[WORK REQUEST 1]: Repeat everything in the space record passage from "Writing post-launch, Sagan" down to "estate to waffle.".
[WORK REQUEST 2]:
Answer these questions from the space record passage:
(a) In what language did the Australian delegate make his remarks?
(b) Which two delegates quoted pieces of poetry?
(c) How many female voices did Tim and Carl find they had when they listened back?
[WORK REQUEST 3]: Resume the space record passage from the point where it stops.

[EXERCISE TEXT]:
+++

If the disappointingly narrow spread of languages was a problem, a bigger problem was how much they all wanted to say. The whole idea of a record in space was a fairly strange one to communicate, but none of the delegates, it seemed, had been properly briefed. Tim explained, as best he could, how the record had very limited space and they needed to keep greetings to a minimum, but far from a few simple ‘hellos’, these were long rambling speeches, introducing both the speaker and their country of origin. Tim did his best to corral them into some kind of order, stressing that brevity was their friend, but the delegates were not to be dissuaded. Tim recorded the lot.
Writing post-launch, Sagan described how some of the greetings from this session turned out really rather well. He cites in particular the French and Swedish delegates, who both quoted pieces of poetry, the Australian delegate who thought outside the box and made his remarks in Esperanto, and the Nigerian delegate who spoke with unshakable confidence that aliens would know all about his home country.2
Tim and Carl listened back afterwards. What did they have? At first, it seemed like all they had was a whole load of verbose platitudes in a frustratingly narrow spread of languages, and only one female voice. Not only that, but they were now weighed down by political pressure to include the verbose platitudes. Politics meant that this tiny, finite metal disc, would now be forced to give up its valuable real estate to waffle.

+++

[DATASET SECTION]:
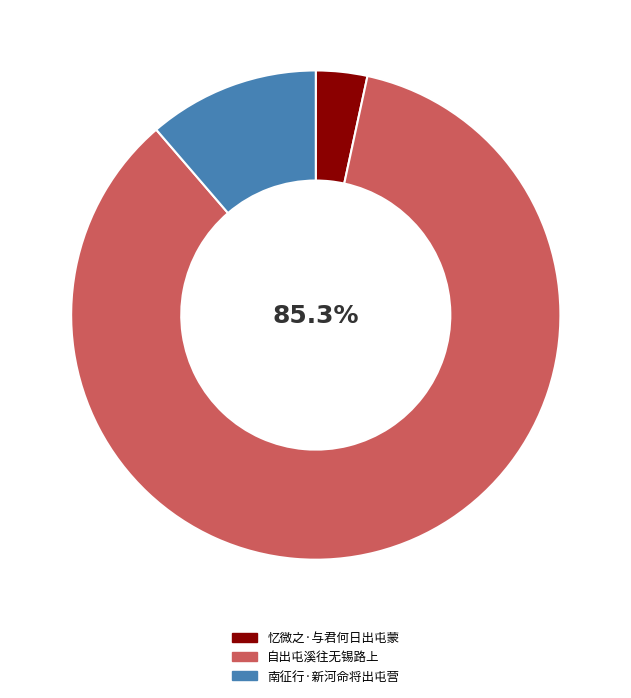

What is the largest slice in the pie chart?

自出屯溪往无锡路上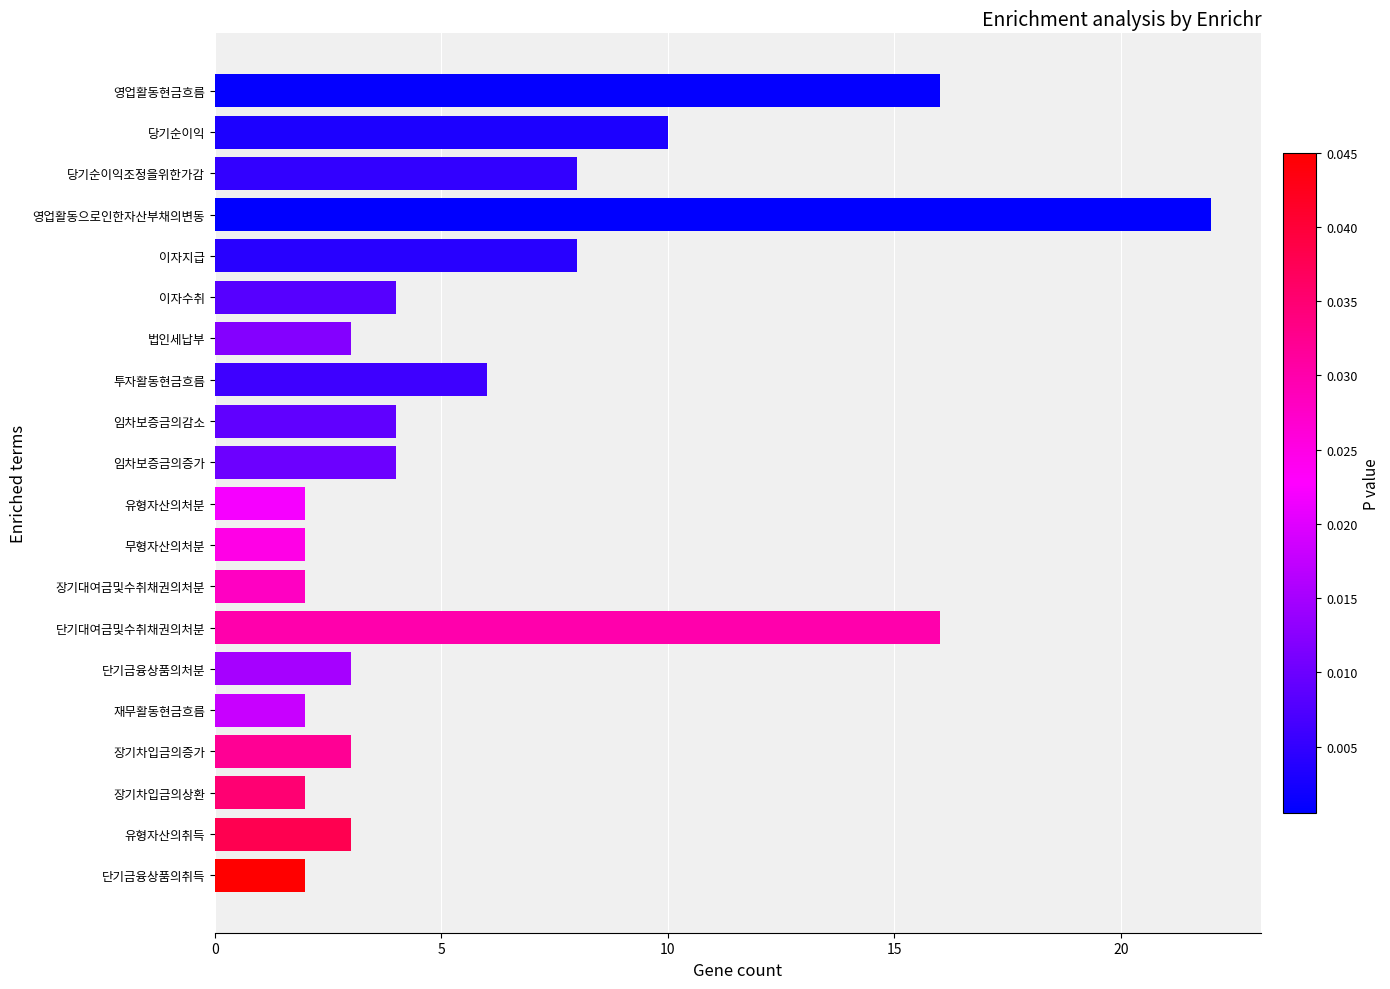

Which has a higher value, 이자수취 or 영업활동현금흐름?

영업활동현금흐름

+++

[WRITTEN ANSWER 1]:
Writing post-launch, Sagan described how some of the greetings from this session turned out really rather well. He cites in particular the French and Swedish delegates, who both quoted pieces of poetry, the Australian delegate who thought outside the box and made his remarks in Esperanto, and the Nigerian delegate who spoke with unshakable confidence that aliens would know all about his home country.2
Tim and Carl listened back afterwards. What did they have? At first, it seemed like all they had was a whole load of verbose platitudes in a frustratingly narrow spread of languages, and only one female voice. Not only that, but they were now weighed down by political pressure to include the verbose platitudes. Politics meant that this tiny, finite metal disc, would now be forced to give up its valuable real estate to waffle.

[WRITTEN ANSWER 2]:
(a) Esperanto
(b) The French and Swedish delegates
(c) Only one

[WRITTEN ANSWER 3]:
In the immediate aftermath, with Tim and Carl still wrestling with the fetid cauldron of crapola the UN session seemed to have dumped in their laps, something else came up. The team had done a good job thus far of keeping the whole project under wraps, but now the United Nations had gone right ahead and blabbed to the press about what had happened. Not only that, they named Tim as a NASA official.
Suddenly everyone was unhappy. The record team didn’t like that the secret was out. NASA didn’t like that the secret was out. NASA also didn’t like Tim going by NASA credentials he didn’t have. Carl was annoyed about being told off – the record committee could not claim to represent NASA in any official capacity. And Tim was annoyed as he had never claimed to be a NASA official and now had a whole load of NASA officials annoyed with him for something he hadn’t done. Bloody United Nations!
Just as Carl was dealing with all this flak and fallout, some unexpectedly good news came across his desk. Well, good news that later turned out to be bad news disguised as good news. Unbeknownst to Tim and the rest of the team on the ground, the Secretary General of the United Nations, Austrian diplomat Kurt Waldheim, had heard about the record and written his own greeting. Not only that, he had recorded himself reading the message. And there were two further surprises: it was quite short and quite good.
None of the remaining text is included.